Making Children Moral: Pornography, Parents, and the Public Interest

Arizona State Law Review 29 (Summer 1997). Reprinted in T. Campbell (ed.), International Library of Essays in Law and Legal Theory, 2nd Series (Dartmouth Publishing Co. and Ashgate Publishing Ltd., 2003).

On two occasions in October of 1965, Sam Ginsberg, proprietor of Sam’s Stationery and Luncheonette in Bellmore, New York, sold magazines containing photographs of nude women to a sixteen-year-old boy. Ginsberg was tried in state court and convicted of violating Section 484-h of the New York Penal Law, which prohibited the sale of pornographic materials to minors (defined by the statute as persons under seventeen years of age). His conviction was upheld by the relevant department of the Appellate Term of the New York Supreme Court, after which he was denied leave to appeal to the New York Court of Appeals. The Supreme Court of the United States heard the case on appeal and in April of 1968 affirmed Ginsberg’s conviction in an opinion by Justice William Brennan. 1 Justice John Marshall Harlan concurred in the judgment and joined the opinion of the Court. Justice Potter Stewart concurred in the result. Justice William O. Douglas, joined by Justice Hugo Black, dissented. Justice Abe Fortas also dissented.

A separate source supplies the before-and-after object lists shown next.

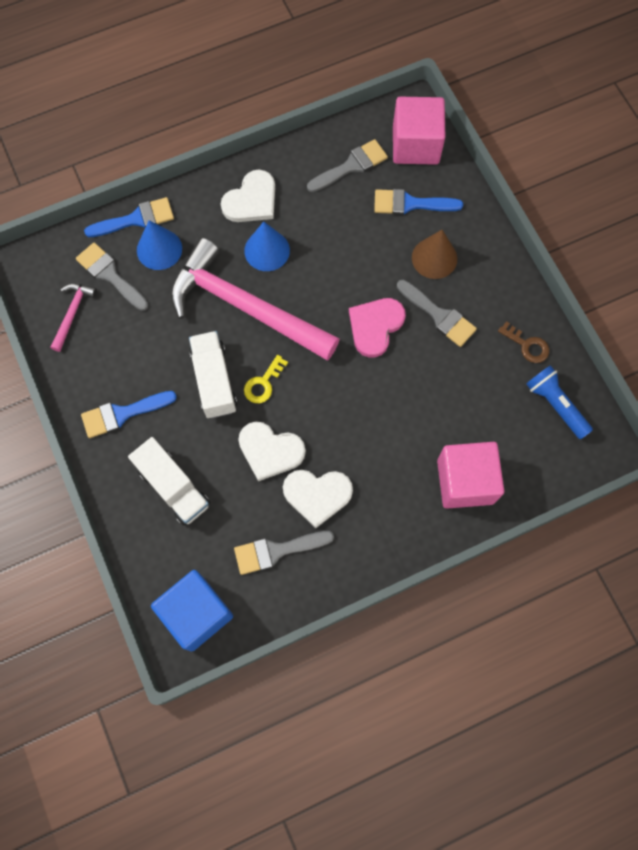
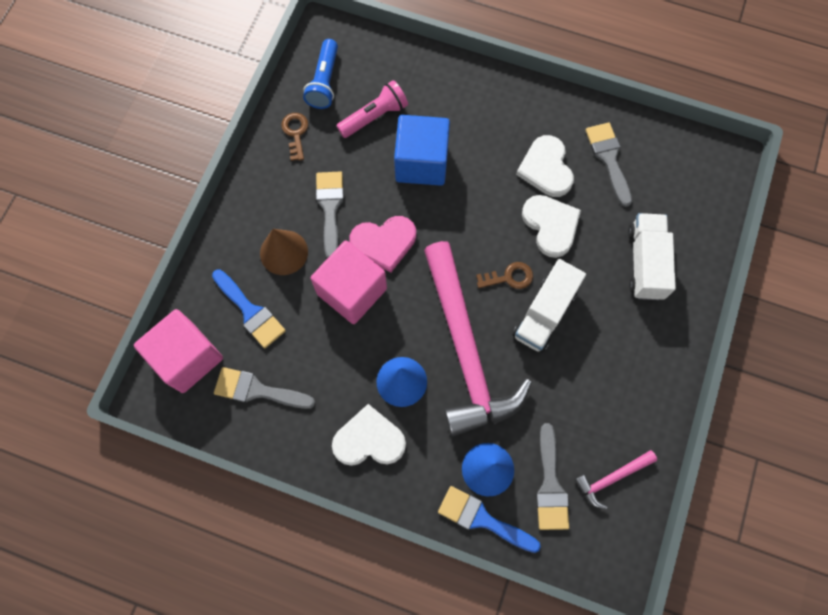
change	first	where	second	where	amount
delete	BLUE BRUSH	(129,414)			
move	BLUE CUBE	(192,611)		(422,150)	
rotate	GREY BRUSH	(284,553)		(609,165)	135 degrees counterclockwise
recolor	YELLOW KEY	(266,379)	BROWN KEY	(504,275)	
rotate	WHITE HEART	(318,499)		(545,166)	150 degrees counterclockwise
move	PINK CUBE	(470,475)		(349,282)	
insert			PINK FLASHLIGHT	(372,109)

Ginsberg argued that the New York law violated the First Amendment’s guarantee of freedom of expression. He did not challenge the authority of the state to ban obscene publications. (The Supreme Court has always held that obscenity-like defamation and certain other types of harmful and valueless expression-is outside the First Amendment’s protections of freedom of speech and the press.) Rather, he claimed that the New York law was unconstitutional on its face because it banned the sale (to minors) of non-obscene publications.